Yassine Benajiba (Ph.D. student) and Paolo Rosso
Yassine Benajiba <benajibayassinegmail.com>
A Named Entity Recognition model which is trained using an SVM-based approach over a 125,000 Arabic tokens training file.
The model allows the user to extract the named entities with an opn-domain text and classify them into 4 different categories, namely: person, location, organization and miscellaneous. In order to enhance the performance, the model was trained over ATB segmented data which helps to decrease the sparseness in Arabic data.
The model is trained using Support Vector Machines approach with the Yamcha Toolkit (http://chasen.org/~taku/software/yamcha/).
The input file should be ATB segmented and transliterated to Romanized characters. Also it requires Yamcha to be installed in the machine.
One module which consists of basic decoding on the data provided by the user.

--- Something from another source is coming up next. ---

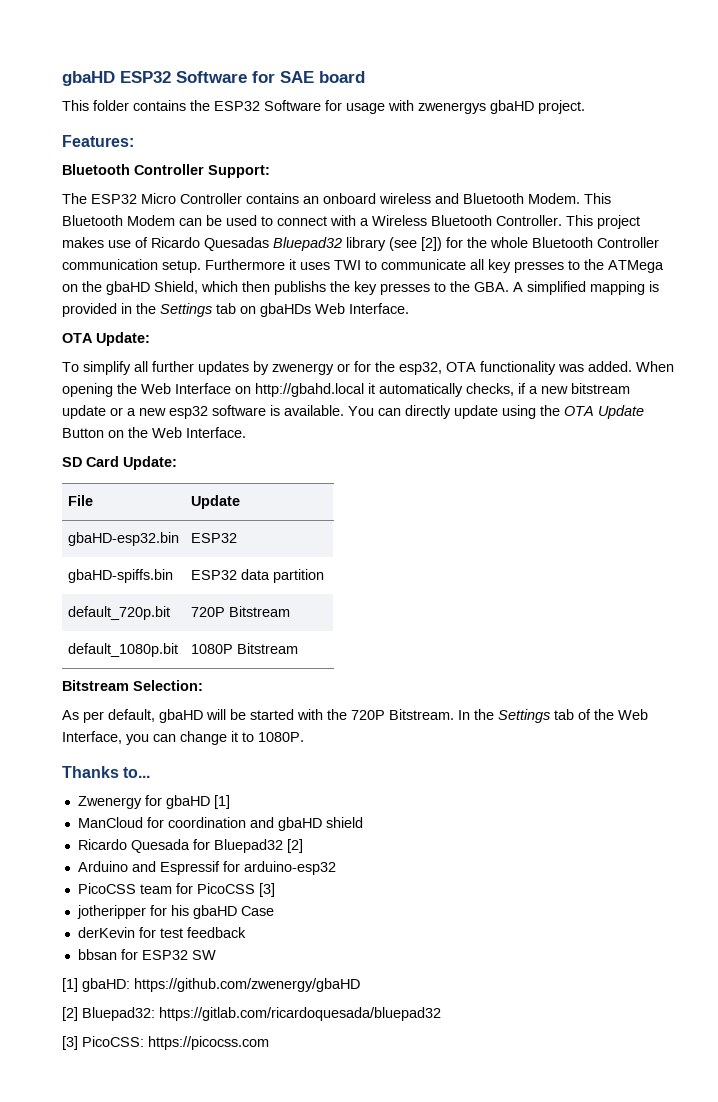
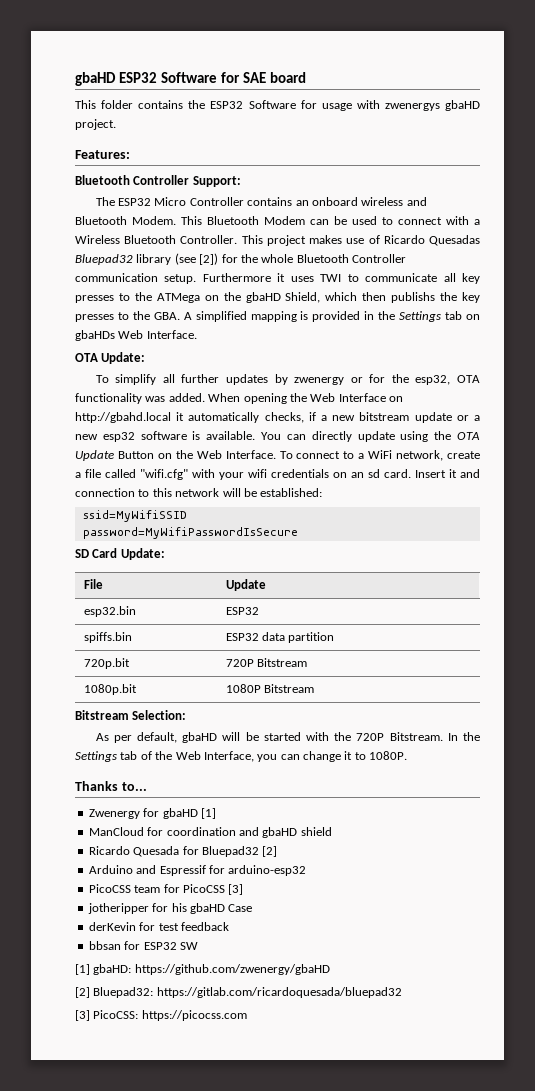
(246, 432) none -> [279,450,481,461] [75,469,480,480] [75,488,323,497] [82,510,187,522] [82,527,298,539] To connect to a WiFi network, create a file called "wifi.cfg" with your wifi credentials on an sd card. Insert it and connection to this network will be established: // ssid=MyWifiSSID // password=MyWifiPasswordIsSecure
[67,532,179,546] gbaHD-esp32.bin -> [83,606,136,617] esp32.bin
[67,569,173,583] gbaHD-spiffs.bin -> [83,632,132,643] spiffs.bin
[67,606,170,620] default_720p.bit -> [83,658,130,669] 720p.bit
[67,643,178,657] default_1080p.bit -> [83,684,137,695] 1080p.bit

To our knowledge, no Arabic NER systems are freely available for the research community. The model has been tested and the results have been presented at EMNLP and ACIT conferences.
Developed as part of Yassine Benajiba’s AECI Ph.D. and the MiDES CICYT TIN2006-15265-C06-04 research project, co-funded by the AECI-PCI A01031707 project.
- Benajiba Y., Diab M., Rosso P. Arabic Named Entity Recognition using Optimized Feature Sets. In: Proc. Int. Conf. on Empirical Methods in Natural Language Processing, EMNLP-2008, Waikiki, Honolulu, U.S.A., October, 2008.
- Benajiba Y., Diab M. Rosso P. Arabic Named Entity Recognition: An SVM-based approach. In: Proc. Int. Arab Conf. on Information Technology, ACIT-2008, Hammamet, Tunisia, December, 2008.